• EXERCISE INSTRUCTIONS: In the guest entry about a boyfriend leaving for a mountain, what did the writer hide to try to stop him from going?

• EXCERPT:
>> start
My boyfriend is leaving me for a mountain

(guest entry by Anjali Kumar, written the eve of Ferris’ departure)

He’s insane and I can’t talk him out of it! I even hid his passport, but he found it. Now he’s leaving and I can’t stop him.

In times of great need, well-educated, self-respecting, wisdom-seeking citizens of the 21st century are left with only one option:

Ask a Ninja!

ask_a_ninja

Dear Ninja:  My crazy boyfriend insists on leaving me for this scary mountain. What should I do?

Ninja:  Yes, Yes. Our brothers – the steep, slippery mountains – like ninjas, they know how to sneak up on their victims and attack!

Dear Ninja:  Ummm… Ninja-san, you’re not helping.

Ninja: Ah, yes. Well, ninjas must be flexible. Let me contort to see the other side. Conquering a dangerous opponent… Your boyfriend has great ninja-like qualities!

Dear Ninja:  Still not helping!

Ninja:  Oh, yes, of course. You need to get into the mind of a ninja. At times of loss, we stoic ninjas carry no personal attachments. Simply find what’s missing and REPLACE it.
>> end
• DATA:
>> start
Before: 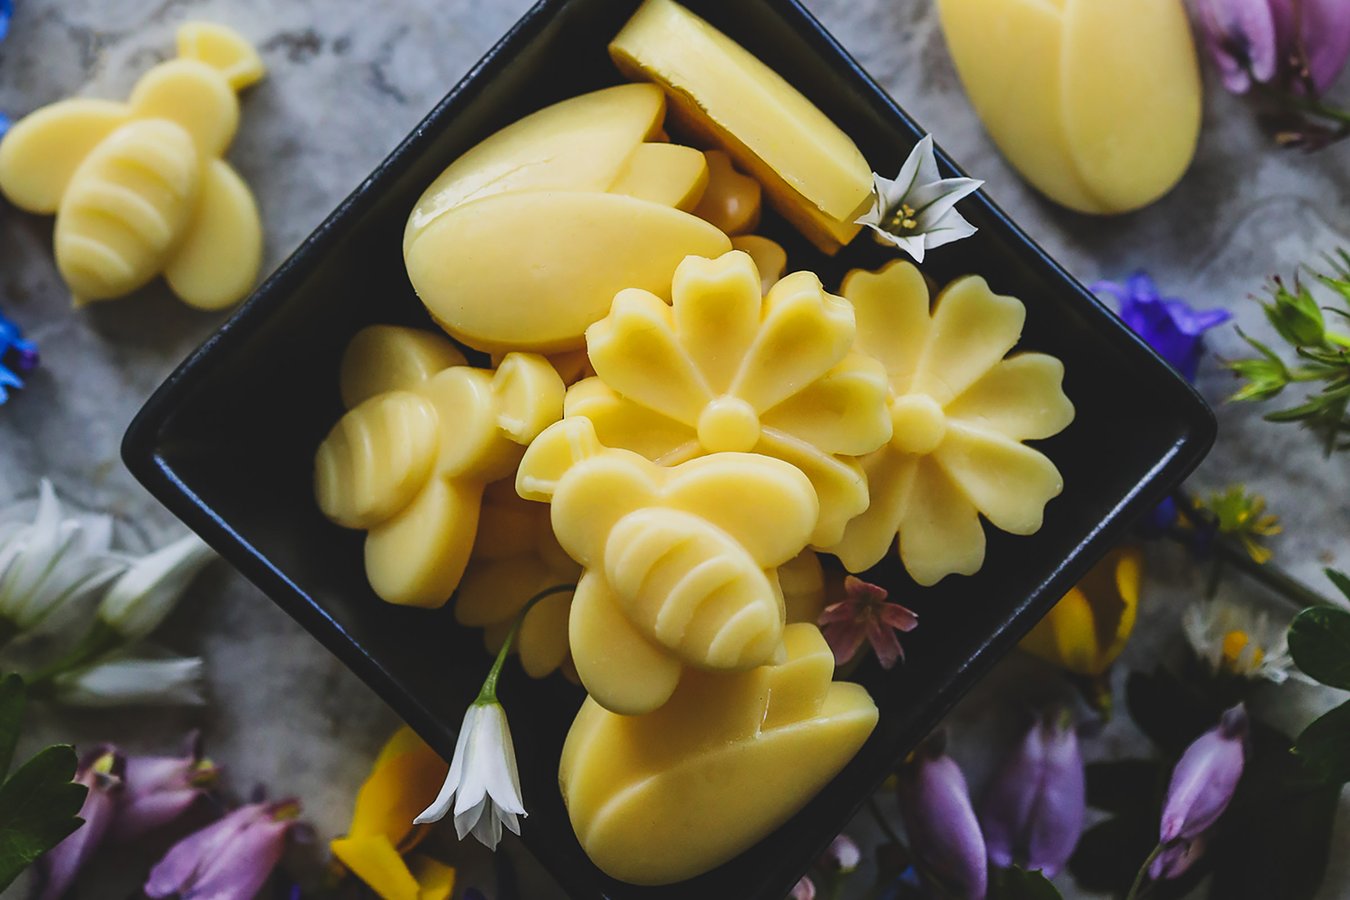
>> end
• CORRECT ANSWER: His passport.